PROMPT → Recast everything in the data, from the very start down to the line that contains "La situazione viene peggiorata da tutti quei", as a Markdown table with the columns Row and Text. Number each line in Row, put the line itself in Text, and leave out blank lines.

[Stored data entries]
--- START ---

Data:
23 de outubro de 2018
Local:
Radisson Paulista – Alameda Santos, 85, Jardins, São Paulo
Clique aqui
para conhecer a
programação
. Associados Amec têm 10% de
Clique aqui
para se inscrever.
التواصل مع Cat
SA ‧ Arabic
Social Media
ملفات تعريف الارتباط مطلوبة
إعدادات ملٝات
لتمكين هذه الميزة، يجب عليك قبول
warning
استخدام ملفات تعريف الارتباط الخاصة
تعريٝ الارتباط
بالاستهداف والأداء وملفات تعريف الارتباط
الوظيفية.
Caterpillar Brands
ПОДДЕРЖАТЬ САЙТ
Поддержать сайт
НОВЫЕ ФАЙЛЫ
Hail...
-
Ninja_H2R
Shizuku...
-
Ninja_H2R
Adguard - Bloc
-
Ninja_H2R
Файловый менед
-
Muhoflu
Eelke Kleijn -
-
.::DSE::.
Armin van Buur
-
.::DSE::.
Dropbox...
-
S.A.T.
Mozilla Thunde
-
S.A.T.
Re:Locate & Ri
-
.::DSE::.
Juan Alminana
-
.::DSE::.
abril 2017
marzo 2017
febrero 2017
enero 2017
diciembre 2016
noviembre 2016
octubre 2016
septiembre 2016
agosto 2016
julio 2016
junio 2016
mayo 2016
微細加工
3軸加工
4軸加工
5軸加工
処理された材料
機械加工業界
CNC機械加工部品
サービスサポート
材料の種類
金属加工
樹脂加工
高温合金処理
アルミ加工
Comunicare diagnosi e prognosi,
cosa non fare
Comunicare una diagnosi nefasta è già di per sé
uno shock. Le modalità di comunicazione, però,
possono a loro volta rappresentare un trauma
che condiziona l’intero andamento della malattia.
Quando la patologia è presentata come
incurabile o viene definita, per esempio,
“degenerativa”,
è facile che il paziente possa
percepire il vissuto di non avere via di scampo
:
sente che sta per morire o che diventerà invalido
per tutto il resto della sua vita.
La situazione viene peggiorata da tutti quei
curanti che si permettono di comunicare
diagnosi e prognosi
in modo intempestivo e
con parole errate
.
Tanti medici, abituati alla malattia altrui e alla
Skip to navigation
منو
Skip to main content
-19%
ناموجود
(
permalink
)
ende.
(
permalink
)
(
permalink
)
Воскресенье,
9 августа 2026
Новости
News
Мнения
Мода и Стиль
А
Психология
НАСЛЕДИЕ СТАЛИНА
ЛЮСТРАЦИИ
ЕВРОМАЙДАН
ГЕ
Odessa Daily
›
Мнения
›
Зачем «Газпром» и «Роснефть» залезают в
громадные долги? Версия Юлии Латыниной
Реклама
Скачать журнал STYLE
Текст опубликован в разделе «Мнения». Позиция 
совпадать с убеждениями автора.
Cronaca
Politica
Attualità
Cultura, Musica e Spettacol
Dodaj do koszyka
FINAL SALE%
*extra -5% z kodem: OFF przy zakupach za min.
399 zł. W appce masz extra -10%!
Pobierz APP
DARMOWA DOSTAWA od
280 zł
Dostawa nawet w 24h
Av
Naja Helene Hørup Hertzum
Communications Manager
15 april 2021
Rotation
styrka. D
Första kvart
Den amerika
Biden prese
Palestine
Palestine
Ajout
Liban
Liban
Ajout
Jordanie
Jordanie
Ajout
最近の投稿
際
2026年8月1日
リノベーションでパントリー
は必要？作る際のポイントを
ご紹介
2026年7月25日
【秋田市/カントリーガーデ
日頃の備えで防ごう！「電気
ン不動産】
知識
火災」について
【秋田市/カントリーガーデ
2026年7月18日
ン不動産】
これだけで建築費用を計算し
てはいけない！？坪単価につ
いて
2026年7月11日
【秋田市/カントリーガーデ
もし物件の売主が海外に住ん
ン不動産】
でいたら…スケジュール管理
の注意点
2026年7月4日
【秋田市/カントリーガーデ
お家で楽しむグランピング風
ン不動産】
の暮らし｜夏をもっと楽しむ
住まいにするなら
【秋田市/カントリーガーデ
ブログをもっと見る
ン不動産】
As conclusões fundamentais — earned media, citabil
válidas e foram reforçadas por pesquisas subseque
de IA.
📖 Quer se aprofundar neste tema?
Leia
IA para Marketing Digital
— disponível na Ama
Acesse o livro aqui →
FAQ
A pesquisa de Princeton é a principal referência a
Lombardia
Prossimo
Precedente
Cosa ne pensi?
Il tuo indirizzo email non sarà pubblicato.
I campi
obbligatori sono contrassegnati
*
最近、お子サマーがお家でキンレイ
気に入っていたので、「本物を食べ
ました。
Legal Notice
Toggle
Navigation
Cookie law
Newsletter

--- END ---

RESULT OF THIS TASK →
| Row | Text |
|---|---|
| 1 | Data: |
| 2 | 23 de outubro de 2018 |
| 3 | Local: |
| 4 | Radisson Paulista – Alameda Santos, 85, Jardins, São Paulo |
| 5 | Clique aqui |
| 6 | para conhecer a |
| 7 | programação |
| 8 | . Associados Amec têm 10% de |
| 9 | Clique aqui |
| 10 | para se inscrever. |
| 11 | التواصل مع Cat |
| 12 | SA ‧ Arabic |
| 13 | Social Media |
| 14 | ملفات تعريف الارتباط مطلوبة |
| 15 | إعدادات ملٝات |
| 16 | لتمكين هذه الميزة، يجب عليك قبول |
| 17 | warning |
| 18 | استخدام ملفات تعريف الارتباط الخاصة |
| 19 | تعريٝ الارتباط |
| 20 | بالاستهداف والأداء وملفات تعريف الارتباط |
| 21 | الوظيفية. |
| 22 | Caterpillar Brands |
| 23 | ПОДДЕРЖАТЬ САЙТ |
| 24 | Поддержать сайт |
| 25 | НОВЫЕ ФАЙЛЫ |
| 26 | Hail... |
| 27 | - |
| 28 | Ninja_H2R |
| 29 | Shizuku... |
| 30 | - |
| 31 | Ninja_H2R |
| 32 | Adguard - Bloc |
| 33 | - |
| 34 | Ninja_H2R |
| 35 | Файловый менед |
| 36 | - |
| 37 | Muhoflu |
| 38 | Eelke Kleijn - |
| 39 | - |
| 40 | .::DSE::. |
| 41 | Armin van Buur |
| 42 | - |
| 43 | .::DSE::. |
| 44 | Dropbox... |
| 45 | - |
| 46 | S.A.T. |
| 47 | Mozilla Thunde |
| 48 | - |
| 49 | S.A.T. |
| 50 | Re:Locate & Ri |
| 51 | - |
| 52 | .::DSE::. |
| 53 | Juan Alminana |
| 54 | - |
| 55 | .::DSE::. |
| 56 | abril 2017 |
| 57 | marzo 2017 |
| 58 | febrero 2017 |
| 59 | enero 2017 |
| 60 | diciembre 2016 |
| 61 | noviembre 2016 |
| 62 | octubre 2016 |
| 63 | septiembre 2016 |
| 64 | agosto 2016 |
| 65 | julio 2016 |
| 66 | junio 2016 |
| 67 | mayo 2016 |
| 68 | 微細加工 |
| 69 | 3軸加工 |
| 70 | 4軸加工 |
| 71 | 5軸加工 |
| 72 | 処理された材料 |
| 73 | 機械加工業界 |
| 74 | CNC機械加工部品 |
| 75 | サービスサポート |
| 76 | 材料の種類 |
| 77 | 金属加工 |
| 78 | 樹脂加工 |
| 79 | 高温合金処理 |
| 80 | アルミ加工 |
| 81 | Comunicare diagnosi e prognosi, |
| 82 | cosa non fare |
| 83 | Comunicare una diagnosi nefasta è già di per sé |
| 84 | uno shock. Le modalità di comunicazione, però, |
| 85 | possono a loro volta rappresentare un trauma |
| 86 | che condiziona l’intero andamento della malattia. |
| 87 | Quando la patologia è presentata come |
| 88 | incurabile o viene definita, per esempio, |
| 89 | “degenerativa”, |
| 90 | è facile che il paziente possa |
| 91 | percepire il vissuto di non avere via di scampo |
| 92 | : |
| 93 | sente che sta per morire o che diventerà invalido |
| 94 | per tutto il resto della sua vita. |
| 95 | La situazione viene peggiorata da tutti quei |